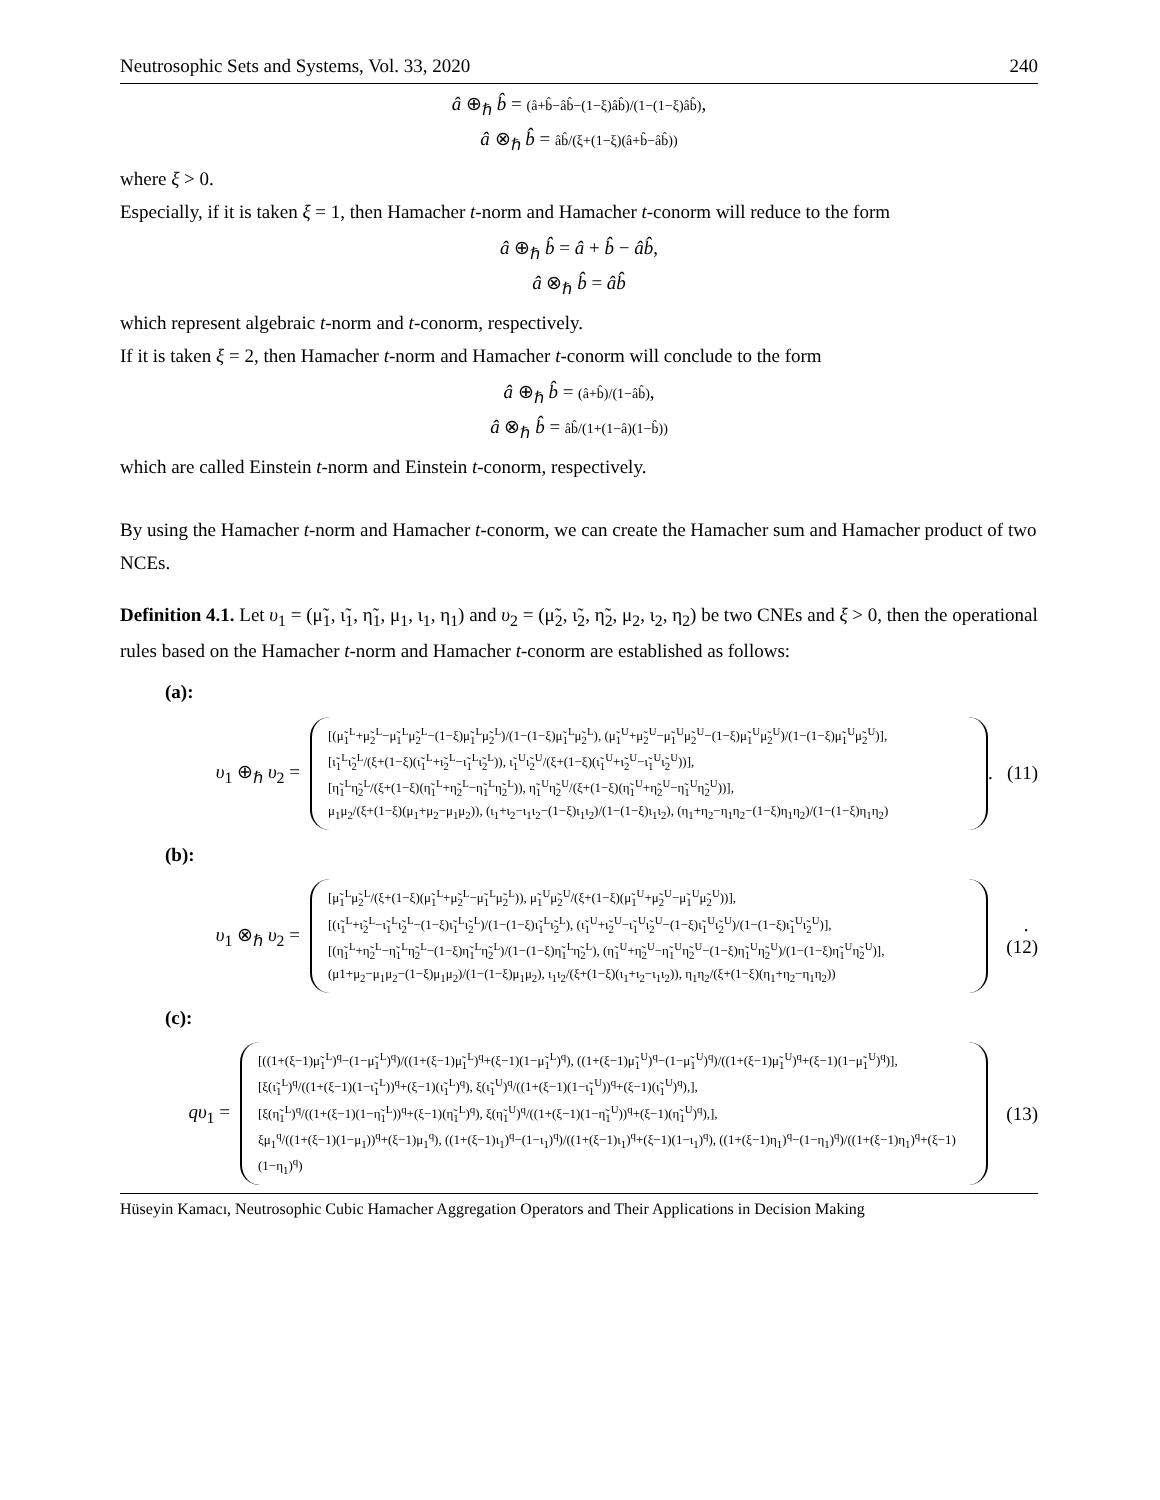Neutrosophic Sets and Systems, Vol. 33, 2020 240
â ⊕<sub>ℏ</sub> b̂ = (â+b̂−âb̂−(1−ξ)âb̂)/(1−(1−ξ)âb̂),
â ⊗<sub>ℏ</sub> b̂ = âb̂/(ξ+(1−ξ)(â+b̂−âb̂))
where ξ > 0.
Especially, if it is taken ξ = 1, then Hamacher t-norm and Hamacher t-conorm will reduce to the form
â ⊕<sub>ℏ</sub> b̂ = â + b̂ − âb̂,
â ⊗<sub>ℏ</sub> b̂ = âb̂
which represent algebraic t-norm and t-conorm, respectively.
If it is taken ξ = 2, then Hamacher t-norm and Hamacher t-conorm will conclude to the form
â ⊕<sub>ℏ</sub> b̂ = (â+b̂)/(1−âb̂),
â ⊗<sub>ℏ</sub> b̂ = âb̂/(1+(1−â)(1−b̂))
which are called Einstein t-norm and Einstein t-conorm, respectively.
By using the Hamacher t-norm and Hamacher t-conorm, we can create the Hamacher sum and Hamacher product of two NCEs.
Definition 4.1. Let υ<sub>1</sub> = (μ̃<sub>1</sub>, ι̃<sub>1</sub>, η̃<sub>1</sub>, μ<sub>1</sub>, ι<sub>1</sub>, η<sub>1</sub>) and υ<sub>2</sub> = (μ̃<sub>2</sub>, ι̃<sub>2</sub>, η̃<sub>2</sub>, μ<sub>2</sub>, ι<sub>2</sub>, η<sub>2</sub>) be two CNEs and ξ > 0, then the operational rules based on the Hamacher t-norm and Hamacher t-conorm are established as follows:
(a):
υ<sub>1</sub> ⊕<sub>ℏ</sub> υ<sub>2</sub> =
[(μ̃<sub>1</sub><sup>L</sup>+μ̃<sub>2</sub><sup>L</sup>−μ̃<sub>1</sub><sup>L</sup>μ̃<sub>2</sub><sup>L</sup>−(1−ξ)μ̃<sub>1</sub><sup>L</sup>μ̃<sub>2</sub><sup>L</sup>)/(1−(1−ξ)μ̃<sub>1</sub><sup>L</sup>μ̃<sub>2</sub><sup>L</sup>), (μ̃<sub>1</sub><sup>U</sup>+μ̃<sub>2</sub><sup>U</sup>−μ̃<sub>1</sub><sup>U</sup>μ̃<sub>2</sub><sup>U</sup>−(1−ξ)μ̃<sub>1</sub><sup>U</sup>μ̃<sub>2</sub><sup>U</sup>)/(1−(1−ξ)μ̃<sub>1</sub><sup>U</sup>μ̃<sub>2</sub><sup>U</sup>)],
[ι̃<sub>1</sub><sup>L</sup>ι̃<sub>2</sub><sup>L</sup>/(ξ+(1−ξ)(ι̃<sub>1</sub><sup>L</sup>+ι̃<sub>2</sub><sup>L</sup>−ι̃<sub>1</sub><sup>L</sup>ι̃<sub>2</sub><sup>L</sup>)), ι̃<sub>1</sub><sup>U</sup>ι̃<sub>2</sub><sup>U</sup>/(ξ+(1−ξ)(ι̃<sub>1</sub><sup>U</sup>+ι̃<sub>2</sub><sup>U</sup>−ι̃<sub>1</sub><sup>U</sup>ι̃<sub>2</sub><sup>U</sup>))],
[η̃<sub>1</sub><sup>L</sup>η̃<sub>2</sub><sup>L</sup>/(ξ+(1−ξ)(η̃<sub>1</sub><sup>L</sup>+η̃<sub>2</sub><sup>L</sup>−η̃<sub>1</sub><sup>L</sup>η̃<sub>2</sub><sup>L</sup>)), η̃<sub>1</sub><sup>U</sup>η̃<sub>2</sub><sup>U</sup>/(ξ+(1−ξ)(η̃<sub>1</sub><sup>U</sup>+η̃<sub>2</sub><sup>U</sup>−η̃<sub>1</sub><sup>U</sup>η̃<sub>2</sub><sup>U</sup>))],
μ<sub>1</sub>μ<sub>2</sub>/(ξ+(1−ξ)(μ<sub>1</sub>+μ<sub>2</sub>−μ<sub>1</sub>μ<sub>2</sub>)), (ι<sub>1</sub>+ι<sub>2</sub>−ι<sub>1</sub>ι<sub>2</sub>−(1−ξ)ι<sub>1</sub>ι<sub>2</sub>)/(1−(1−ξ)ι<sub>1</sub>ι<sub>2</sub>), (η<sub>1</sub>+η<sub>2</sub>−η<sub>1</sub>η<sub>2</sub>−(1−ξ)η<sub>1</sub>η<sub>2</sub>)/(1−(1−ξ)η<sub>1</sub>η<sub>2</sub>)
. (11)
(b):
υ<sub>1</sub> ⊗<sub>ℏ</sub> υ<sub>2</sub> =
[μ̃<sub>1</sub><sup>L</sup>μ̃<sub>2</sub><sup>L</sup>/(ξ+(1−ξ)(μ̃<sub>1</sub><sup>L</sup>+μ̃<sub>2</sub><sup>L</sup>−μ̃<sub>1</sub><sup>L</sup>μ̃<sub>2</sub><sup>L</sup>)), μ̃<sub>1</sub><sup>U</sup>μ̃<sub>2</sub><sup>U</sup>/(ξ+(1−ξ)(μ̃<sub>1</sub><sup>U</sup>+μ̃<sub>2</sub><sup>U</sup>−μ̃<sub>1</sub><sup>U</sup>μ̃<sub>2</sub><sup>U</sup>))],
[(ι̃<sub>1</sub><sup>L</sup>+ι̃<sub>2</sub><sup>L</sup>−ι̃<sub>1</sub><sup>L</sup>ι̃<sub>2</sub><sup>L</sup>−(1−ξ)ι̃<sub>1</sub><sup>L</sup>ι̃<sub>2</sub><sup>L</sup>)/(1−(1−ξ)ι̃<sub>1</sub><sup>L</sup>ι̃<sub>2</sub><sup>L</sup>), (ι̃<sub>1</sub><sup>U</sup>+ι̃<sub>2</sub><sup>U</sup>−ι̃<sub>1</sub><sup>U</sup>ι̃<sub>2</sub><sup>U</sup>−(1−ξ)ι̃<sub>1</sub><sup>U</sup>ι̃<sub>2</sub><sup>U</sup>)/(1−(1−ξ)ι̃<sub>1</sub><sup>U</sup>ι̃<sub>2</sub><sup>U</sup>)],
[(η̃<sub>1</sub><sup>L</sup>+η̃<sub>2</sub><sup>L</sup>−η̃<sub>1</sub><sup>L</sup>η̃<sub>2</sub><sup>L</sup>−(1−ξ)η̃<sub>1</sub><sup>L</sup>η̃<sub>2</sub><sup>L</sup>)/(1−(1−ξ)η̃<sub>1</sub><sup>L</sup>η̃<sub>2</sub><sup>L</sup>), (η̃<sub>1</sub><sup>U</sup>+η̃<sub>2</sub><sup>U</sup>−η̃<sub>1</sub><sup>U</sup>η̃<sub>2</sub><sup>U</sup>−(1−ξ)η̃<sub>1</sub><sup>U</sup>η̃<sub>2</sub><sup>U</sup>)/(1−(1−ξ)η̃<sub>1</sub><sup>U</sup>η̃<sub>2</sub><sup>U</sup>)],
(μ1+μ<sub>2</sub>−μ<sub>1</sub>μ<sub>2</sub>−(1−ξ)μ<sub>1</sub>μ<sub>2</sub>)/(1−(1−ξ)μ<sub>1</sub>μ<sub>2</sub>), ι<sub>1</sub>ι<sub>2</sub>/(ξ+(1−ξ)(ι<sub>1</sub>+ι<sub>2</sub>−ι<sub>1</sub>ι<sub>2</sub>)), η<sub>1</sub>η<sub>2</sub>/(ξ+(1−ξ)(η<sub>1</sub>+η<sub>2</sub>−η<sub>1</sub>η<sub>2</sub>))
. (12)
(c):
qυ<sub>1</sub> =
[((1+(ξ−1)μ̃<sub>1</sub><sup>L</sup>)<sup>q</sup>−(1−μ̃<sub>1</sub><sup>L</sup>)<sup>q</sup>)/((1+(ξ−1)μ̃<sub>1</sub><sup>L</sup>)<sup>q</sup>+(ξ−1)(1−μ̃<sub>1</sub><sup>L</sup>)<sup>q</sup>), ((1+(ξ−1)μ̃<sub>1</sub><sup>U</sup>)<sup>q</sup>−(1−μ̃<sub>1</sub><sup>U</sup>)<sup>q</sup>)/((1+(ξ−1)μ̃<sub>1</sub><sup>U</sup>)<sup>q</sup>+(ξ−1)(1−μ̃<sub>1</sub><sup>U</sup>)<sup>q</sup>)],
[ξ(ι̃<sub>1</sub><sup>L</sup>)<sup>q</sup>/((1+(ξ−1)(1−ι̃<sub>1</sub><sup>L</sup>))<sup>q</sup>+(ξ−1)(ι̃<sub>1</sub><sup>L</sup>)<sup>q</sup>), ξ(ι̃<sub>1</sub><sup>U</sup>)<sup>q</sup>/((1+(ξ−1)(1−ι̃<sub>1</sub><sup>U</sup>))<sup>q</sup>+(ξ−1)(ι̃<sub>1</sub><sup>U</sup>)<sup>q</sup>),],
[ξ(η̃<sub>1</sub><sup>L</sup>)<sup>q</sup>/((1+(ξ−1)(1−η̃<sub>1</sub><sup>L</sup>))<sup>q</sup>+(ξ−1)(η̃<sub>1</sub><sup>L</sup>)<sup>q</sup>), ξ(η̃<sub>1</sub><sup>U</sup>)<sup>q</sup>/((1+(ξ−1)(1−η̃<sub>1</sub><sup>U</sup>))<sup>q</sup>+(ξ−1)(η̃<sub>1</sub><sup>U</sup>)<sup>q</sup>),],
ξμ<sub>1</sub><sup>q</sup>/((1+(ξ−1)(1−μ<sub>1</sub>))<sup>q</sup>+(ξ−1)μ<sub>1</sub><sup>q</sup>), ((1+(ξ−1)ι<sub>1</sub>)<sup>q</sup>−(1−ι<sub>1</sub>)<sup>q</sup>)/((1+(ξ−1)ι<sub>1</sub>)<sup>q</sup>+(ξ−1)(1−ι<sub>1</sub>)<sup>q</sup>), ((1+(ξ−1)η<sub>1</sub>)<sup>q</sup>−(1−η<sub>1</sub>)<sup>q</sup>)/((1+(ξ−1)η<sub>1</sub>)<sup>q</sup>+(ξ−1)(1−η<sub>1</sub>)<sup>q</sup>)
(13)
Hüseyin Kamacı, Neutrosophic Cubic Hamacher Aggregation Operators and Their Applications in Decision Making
====================
PROBLEM DESCRIPTION :: Lines that contain "form" should be pulled from the entries above and reported.

SOLVED EXERCISE ::
Especially, if it is taken ξ = 1, then Hamacher t-norm and Hamacher t-conorm will reduce to the form
If it is taken ξ = 2, then Hamacher t-norm and Hamacher t-conorm will conclude to the form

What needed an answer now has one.